The Most Common Mistakes Interns Make and How to Avoid Them with Mirna El Gemayel, Talents Partners and Alumni Development Manager at École Ducasse 

by | CAREER GUIDANCE, Career Paths, Internships, Job Hunting, Top 4

Globally, travel demand is at its highest yet since before the pandemic, which is great news for the hospitality industry and for those who seek to join it. Job openings are going up, but so are the standards of performance expected of hospitality employees, which means jobseekers must invest in their training and education as much as possible. And an internship, particularly an international internship, can give you a big leg up in this competitive market.

A hospitality internship is for many their first exposure to a professional hospitality setup of any kind. Students can secure internships by applying on their own, but more typically, their school’s career centre will connect them with institutes that offer hospitality internships of varying lengths and career concentrations. The career centre is not only a placement cell, but also a training facility where counsellors guide students on when to apply for internships, what factors to prioritise when choosing one, how to train/study for the best internships, and so on. 
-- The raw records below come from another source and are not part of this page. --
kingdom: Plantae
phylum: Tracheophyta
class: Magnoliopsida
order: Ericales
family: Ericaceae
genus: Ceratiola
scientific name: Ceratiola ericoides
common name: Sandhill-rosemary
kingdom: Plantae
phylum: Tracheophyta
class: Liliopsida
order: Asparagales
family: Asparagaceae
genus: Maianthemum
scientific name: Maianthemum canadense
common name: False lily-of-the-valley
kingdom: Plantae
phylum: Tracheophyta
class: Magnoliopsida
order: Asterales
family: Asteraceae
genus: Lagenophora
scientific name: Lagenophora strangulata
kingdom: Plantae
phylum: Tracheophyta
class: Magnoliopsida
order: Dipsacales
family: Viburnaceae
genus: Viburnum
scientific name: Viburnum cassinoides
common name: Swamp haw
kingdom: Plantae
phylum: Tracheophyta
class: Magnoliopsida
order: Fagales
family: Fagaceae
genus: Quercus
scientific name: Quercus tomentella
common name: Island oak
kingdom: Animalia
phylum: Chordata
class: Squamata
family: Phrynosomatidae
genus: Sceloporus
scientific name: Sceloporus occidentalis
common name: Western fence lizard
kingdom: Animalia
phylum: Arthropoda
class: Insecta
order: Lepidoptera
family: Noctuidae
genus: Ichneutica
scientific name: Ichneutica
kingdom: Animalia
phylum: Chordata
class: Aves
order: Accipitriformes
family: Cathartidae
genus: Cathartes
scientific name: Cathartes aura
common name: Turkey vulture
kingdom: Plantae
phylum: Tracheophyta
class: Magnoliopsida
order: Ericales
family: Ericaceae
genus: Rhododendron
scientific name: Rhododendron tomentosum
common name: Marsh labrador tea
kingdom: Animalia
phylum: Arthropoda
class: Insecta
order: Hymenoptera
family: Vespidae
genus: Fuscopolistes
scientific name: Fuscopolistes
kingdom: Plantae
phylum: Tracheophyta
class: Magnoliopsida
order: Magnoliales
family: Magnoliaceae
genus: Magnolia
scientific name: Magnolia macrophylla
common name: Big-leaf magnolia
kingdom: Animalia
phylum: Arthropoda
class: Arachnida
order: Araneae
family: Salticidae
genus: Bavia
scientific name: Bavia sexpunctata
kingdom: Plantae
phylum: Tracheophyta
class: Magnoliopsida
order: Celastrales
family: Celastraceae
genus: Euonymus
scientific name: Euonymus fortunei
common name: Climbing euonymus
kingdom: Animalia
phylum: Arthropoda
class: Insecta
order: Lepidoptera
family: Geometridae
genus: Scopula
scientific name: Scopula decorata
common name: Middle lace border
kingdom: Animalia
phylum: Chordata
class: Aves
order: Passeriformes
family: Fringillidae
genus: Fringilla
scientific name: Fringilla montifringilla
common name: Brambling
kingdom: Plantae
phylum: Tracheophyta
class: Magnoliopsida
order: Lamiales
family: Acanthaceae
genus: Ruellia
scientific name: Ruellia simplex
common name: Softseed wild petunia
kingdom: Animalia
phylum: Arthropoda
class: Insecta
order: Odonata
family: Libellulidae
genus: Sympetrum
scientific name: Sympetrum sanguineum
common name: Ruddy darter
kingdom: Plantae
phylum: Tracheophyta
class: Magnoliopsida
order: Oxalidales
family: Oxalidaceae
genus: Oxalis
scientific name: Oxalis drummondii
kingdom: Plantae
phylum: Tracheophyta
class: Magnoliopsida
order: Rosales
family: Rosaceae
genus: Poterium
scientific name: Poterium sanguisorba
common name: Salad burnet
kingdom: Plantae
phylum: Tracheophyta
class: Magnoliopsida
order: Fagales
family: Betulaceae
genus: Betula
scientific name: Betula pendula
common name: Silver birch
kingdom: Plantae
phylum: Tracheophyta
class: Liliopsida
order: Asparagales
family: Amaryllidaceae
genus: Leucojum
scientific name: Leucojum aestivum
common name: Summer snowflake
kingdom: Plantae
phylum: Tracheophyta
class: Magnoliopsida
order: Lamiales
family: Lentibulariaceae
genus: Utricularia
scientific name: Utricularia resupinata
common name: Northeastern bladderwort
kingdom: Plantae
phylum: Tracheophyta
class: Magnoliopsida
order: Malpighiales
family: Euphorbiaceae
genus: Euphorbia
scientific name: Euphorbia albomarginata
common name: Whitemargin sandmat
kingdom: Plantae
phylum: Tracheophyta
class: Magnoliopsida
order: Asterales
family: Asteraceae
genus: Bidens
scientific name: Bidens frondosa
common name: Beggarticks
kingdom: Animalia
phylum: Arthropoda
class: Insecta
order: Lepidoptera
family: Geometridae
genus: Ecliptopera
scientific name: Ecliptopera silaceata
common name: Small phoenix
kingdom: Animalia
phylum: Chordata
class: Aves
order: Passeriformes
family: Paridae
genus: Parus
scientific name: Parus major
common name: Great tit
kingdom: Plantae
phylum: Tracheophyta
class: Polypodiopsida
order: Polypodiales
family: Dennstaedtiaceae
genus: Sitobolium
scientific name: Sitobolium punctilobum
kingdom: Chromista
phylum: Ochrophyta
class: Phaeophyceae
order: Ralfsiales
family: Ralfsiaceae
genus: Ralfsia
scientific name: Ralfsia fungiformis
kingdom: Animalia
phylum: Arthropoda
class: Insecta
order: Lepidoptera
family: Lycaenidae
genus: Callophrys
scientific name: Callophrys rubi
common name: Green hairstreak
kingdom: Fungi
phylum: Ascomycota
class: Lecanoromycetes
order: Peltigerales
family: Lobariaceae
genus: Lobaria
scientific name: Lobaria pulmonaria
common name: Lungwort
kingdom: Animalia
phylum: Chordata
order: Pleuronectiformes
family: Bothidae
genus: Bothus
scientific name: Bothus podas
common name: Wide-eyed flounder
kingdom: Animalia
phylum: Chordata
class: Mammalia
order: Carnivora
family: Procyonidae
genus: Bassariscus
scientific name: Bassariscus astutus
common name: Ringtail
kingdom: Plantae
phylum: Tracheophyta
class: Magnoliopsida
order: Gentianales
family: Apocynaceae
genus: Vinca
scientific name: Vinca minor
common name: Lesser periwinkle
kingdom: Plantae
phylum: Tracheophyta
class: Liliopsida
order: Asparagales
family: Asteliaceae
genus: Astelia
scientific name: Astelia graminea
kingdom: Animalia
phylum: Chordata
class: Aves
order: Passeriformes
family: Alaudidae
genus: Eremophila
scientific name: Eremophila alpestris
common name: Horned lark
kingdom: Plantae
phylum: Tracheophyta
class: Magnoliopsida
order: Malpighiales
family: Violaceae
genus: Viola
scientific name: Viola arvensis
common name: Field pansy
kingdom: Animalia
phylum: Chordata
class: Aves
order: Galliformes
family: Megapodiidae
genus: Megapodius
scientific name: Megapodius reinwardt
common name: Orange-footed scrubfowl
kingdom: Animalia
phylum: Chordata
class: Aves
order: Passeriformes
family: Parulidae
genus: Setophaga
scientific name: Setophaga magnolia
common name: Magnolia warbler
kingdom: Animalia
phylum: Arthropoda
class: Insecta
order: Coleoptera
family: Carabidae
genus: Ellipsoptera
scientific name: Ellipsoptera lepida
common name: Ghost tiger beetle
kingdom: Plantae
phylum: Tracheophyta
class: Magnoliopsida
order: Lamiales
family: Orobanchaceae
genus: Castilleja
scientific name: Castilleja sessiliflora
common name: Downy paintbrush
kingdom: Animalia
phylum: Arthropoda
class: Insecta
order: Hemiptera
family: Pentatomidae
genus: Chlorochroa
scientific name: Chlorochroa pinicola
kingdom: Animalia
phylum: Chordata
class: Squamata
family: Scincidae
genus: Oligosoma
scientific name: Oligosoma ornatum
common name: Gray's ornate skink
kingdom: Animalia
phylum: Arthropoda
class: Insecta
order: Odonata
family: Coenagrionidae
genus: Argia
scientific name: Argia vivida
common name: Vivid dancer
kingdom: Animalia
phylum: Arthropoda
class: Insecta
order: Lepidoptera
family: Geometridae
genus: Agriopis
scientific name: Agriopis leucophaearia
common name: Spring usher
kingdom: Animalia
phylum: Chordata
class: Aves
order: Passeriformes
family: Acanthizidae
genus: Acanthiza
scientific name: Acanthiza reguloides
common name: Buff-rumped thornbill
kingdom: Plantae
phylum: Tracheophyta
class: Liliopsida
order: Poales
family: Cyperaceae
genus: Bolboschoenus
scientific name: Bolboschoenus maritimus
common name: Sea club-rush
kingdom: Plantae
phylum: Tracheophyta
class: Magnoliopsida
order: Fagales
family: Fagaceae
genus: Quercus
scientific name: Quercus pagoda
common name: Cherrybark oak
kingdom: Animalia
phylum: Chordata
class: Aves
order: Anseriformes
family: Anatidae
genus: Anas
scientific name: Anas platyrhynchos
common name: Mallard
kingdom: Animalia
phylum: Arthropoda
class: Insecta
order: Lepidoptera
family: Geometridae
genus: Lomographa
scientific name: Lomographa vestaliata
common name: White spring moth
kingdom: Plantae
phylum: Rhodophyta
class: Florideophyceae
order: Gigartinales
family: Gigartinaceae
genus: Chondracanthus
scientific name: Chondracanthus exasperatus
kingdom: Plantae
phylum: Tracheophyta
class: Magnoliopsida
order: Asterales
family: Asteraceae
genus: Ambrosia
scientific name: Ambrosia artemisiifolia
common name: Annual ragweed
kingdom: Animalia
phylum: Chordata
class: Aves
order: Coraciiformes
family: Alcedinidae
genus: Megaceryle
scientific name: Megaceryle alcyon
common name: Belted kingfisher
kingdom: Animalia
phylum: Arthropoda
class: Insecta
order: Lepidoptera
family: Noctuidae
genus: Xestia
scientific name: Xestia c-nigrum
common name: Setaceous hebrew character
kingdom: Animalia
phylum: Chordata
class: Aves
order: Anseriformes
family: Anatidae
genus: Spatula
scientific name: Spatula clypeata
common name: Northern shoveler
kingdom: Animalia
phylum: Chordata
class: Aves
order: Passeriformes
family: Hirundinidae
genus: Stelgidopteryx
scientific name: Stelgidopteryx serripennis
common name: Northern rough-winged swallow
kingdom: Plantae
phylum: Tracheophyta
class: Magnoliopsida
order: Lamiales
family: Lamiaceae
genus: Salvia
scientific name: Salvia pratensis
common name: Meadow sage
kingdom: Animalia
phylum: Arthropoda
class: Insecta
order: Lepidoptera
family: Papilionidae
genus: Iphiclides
The hospitality internship is an exciting experience, but one that can also make students nervous and thus prone to mistakes. In this article, Mirna El Gemayel, Talents Partners and Alumni Development Manager at École Ducasse, shares her tips on how interns can make a good impression, avoid common mistakes, and get all they can out of the internship experience.

What are some of the interns' most common mistakes during their hospitality internships?

Interns often underestimate the importance of soft skills like communication, and tend to focus on honing and showcasing their hard skills only. Whereas in fact, communication is one of the most critical aspects of your first internship. 


How can interns effectively manage their time and prioritise tasks to avoid feeling overwhelmed or falling behind?

We strongly encourage students to prioritise their efforts smartly during an internship. During the first few days and weeks, write down every instruction you are given. Don’t be afraid to ask questions or to ask for help whenever you feel overwhelmed. We always advise our interns to maintain a healthy lifestyle, with enough sleep and nutritious food. Listen to your mind and body, and maintain an open line of communication with your tutors. You should also build a rapport with your class representatives and career department representatives so you have a support system in case you need any help. 


What are some common mistakes interns make when working in teams, and how can they improve their teamwork skills? 

Common mistakes we see among interns include a failure to take initiative, difficulty adapting to the fast-paced nature of a hospitality workplace, and a failure to seek feedback. Often, this is simply the result of shyness or a lack of maturity. We also see students setting higher goals than they can realistically achieve. 

To combat this, we encourage students to build their confidence, and we believe that trust is vital to building confidence. Having a strong bond with your tutor and fellow team members is key to creating this trust, and at École Ducasse, we prioritise matching students with the tutors and teams who are most aligned with their individual goals and needs. This will create an environment where students feel like they can take initiative. 


How can interns ensure that they are effectively managing their own professional development and taking advantage of learning opportunities?

It’s important for interns to have a clear career goal - if they’re placed in an internship that meets their goal, they will naturally be motivated to show up. We advise our interns to find a connection with a chef, an ideology, or a culinary trend when choosing their internship. The ability to anticipate situations is key in any workplace, as is the ability to create and implement contingency plans in case things don’t work out. Punctuality and dedication are qualities we always look for, as well as motivation and curiosity. Humility is vital too.  

At École Ducasse, interns work with trained chefs who impart not just culinary skills but also their real-world experience of workplace environments. We also organise meetings with alumnus who can give them a perspective on life after École Ducasse, and how to make the most of their education and internship now for success later. In addition, we regularly organise career fairs on campus. 


How can interns demonstrate their commitment and dedication to their internship, and what should they avoid doing that may give the impression of lack of professionalism?

The challenge, often, with young talent is to make them realise the importance of their professional image and its impact on their career. School teaching is often just a theoretical business for them - which means that when they face a challenging real-life situation, they are overwhelmed and unable to analyse the situation and make the necessary decisions. Thus, they need to be accompanied at every step of their education journey. The goal isn’t to avoid mistakes altogether - whether small or big, mistakes are part of the learning process. The goal is to help them develop the right tools and mindset to emerge the winner in any crisis. 

We encourage our students to build a personalised career plan according to their interests and personal values at École Ducasse. Our role is to create a safe space for introspection, equip students with the tools to refine their career plan, and encourage curiosity and flexible thinking so that they can adjust their paths as necessary. We provide an environment of diversity, trust, freedom and courage of “trial and error” strategy.


About École Ducasse

École Ducasse has long been one of the standbys of the French culinary world. With a curriculum inspired by the ethos of legendary chef Alain Ducasse, the institute offers world-class bachelor’s degrees, diploma programmes, and short-term “essentials” programmes for those seeking to delve into the world of French baking, pastry making, chocolate making, and culinary arts. Students learn at the sprawling Paris campus as well as the Gurugram campus that was recently set up in partnership with the Indian School of Hospitality.